Matt Pearce writes:
We recently released UKMP, a search application built on work done on last year’s Enterprise Search hack day. This presents the tweets of UK Members of Parliament with search options including filtering by party, retweet and favourite count, and entities (people, locations and organisations) extracted from the tweet text. This is obviously its first incarnation, so there are still a number of features in development, but I thought I would comment on some of the decisions taken while developing the site.
I started off by deciding which bits of the hack day code would be most useful, from both the Solr set-up side and the web application we were hoping to build. During the hack day, the group had split into a number of smaller teams, with two of them working on a set of data downloaded from Twitter, containing the original set of UK MP tweets. I took the basic Solr setup and indexing code from one group, and the initial web application from the other.

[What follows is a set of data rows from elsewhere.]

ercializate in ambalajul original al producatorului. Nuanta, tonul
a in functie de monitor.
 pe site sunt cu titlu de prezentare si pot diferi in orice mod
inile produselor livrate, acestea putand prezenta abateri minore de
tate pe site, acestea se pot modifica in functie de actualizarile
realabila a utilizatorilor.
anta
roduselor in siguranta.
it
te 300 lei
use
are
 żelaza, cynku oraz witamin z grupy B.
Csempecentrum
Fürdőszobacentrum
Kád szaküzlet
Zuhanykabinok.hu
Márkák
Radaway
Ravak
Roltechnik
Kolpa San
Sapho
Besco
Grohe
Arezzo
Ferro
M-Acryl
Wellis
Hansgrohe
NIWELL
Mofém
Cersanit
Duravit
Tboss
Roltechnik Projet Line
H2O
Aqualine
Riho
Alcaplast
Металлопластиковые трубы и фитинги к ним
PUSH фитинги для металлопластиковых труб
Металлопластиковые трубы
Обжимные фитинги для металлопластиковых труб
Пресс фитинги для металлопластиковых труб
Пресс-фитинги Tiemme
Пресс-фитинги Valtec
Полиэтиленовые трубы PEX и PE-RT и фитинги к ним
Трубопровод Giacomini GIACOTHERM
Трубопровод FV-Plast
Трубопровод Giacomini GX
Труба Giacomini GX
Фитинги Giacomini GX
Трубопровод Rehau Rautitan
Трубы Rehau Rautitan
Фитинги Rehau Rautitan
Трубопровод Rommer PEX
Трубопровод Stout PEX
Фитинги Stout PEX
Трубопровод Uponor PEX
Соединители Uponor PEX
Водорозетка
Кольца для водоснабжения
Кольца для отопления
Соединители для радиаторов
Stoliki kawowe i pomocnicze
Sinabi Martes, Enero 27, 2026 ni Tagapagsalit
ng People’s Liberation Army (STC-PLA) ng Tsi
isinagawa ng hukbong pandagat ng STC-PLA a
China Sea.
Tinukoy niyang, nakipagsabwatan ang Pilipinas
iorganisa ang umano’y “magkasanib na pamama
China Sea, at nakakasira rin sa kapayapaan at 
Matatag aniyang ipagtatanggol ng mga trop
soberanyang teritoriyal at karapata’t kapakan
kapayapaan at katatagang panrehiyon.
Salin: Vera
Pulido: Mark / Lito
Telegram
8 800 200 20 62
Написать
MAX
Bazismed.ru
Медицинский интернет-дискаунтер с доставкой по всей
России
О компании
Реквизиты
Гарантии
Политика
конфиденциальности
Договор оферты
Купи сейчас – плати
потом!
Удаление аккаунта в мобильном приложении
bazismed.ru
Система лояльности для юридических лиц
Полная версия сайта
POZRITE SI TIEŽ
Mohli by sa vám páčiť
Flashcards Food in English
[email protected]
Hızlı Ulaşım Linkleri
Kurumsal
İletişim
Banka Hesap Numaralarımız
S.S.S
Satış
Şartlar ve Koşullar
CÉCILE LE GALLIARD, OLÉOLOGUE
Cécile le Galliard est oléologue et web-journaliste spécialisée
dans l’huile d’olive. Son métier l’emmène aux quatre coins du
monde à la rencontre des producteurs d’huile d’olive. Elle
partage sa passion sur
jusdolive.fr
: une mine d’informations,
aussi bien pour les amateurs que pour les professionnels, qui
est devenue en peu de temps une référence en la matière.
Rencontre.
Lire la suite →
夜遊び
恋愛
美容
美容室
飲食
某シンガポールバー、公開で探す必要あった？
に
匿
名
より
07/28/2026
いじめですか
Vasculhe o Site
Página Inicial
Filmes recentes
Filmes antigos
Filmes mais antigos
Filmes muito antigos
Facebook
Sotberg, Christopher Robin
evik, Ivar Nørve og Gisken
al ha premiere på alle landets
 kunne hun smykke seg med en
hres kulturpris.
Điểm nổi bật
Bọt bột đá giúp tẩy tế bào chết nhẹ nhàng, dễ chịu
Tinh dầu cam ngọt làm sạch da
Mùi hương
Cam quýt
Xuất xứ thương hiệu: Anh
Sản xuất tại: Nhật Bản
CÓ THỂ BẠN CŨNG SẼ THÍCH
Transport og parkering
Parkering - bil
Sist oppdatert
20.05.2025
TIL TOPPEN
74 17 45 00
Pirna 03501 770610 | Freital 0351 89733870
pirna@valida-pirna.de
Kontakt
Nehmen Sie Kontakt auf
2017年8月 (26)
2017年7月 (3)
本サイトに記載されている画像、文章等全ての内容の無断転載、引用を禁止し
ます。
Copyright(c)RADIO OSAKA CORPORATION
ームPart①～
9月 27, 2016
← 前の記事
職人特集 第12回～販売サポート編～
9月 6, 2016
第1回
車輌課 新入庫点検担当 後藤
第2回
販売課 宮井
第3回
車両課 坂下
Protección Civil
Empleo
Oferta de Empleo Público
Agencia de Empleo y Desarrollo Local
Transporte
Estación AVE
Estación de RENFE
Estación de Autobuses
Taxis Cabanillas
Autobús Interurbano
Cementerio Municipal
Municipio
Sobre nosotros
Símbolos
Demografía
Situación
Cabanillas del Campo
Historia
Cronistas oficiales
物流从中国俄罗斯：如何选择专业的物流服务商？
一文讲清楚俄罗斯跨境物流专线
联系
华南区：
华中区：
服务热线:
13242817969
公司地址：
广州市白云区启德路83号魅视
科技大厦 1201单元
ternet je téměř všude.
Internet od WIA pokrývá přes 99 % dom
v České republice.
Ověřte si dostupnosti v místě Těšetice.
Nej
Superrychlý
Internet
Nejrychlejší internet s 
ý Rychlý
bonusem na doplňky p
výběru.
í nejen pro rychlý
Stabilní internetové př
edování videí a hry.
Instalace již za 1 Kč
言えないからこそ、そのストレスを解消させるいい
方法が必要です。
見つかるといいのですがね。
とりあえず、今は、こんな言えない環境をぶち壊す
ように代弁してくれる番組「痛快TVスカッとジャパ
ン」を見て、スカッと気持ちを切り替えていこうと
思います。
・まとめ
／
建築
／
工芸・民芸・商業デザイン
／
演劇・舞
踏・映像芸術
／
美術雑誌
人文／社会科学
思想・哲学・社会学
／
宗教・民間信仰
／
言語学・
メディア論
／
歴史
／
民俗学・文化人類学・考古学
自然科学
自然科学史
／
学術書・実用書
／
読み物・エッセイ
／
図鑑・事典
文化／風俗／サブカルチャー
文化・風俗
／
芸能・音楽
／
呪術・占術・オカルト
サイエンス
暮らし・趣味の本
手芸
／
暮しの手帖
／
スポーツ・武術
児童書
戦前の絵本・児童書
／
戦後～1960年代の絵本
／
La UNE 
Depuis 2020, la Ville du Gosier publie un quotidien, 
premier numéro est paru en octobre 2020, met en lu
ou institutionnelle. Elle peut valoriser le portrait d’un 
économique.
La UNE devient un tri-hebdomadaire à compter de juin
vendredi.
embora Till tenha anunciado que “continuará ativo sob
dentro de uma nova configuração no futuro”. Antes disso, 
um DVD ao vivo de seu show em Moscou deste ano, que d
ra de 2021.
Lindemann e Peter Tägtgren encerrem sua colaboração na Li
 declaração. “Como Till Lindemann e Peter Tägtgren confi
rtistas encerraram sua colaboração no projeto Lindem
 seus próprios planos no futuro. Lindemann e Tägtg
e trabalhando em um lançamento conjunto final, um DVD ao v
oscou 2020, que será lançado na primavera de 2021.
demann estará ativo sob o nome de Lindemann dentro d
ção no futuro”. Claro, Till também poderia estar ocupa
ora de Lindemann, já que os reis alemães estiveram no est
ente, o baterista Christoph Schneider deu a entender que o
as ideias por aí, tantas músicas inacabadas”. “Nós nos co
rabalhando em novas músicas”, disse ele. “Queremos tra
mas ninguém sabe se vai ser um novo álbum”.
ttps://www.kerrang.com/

Obviously we couldn’t work with a completely static data set, so I set about putting together a Python script to grab the tweets. This was where I met the first hurdle: I was trying to grab tweets from individual MPs’ feeds, but kept getting blocked by the Twitter API, even though I didn’t think I was over-stepping the limits set on the calls. With 200-plus MPs to track, a different approach would be required to avoid being blocked. Eventually, I took a different approach, and started using the lists compiled by Tweetminster, who track politicians tweets themselves. This worked much better, and I could soon start building a useful data set.
I chose the second group’s web application because it already used the Stanford NLP software to extract entities from the tweet text. The indexer script, also written in Python, calls the web app to extract the entities before indexing the tweets. We spent some time trying to incorporate the Stanford sentiment analysis as well, but found it wasn’t practical – the response time was too slow, and we didn’t have time to train the dataset to provide a more useful analysis of the content (almost all tweets were rated as either “negative” or “neutral”, which didn’t accurately reflect the sentiments in the data).
All in all, this was an interesting sideline project, and provided a good excuse to try out some new technology. The code itself, along with some notes on how to get the system up and running, is in our github repository – feel free to try it out, and make suggestions for improvements or better ways to use the code.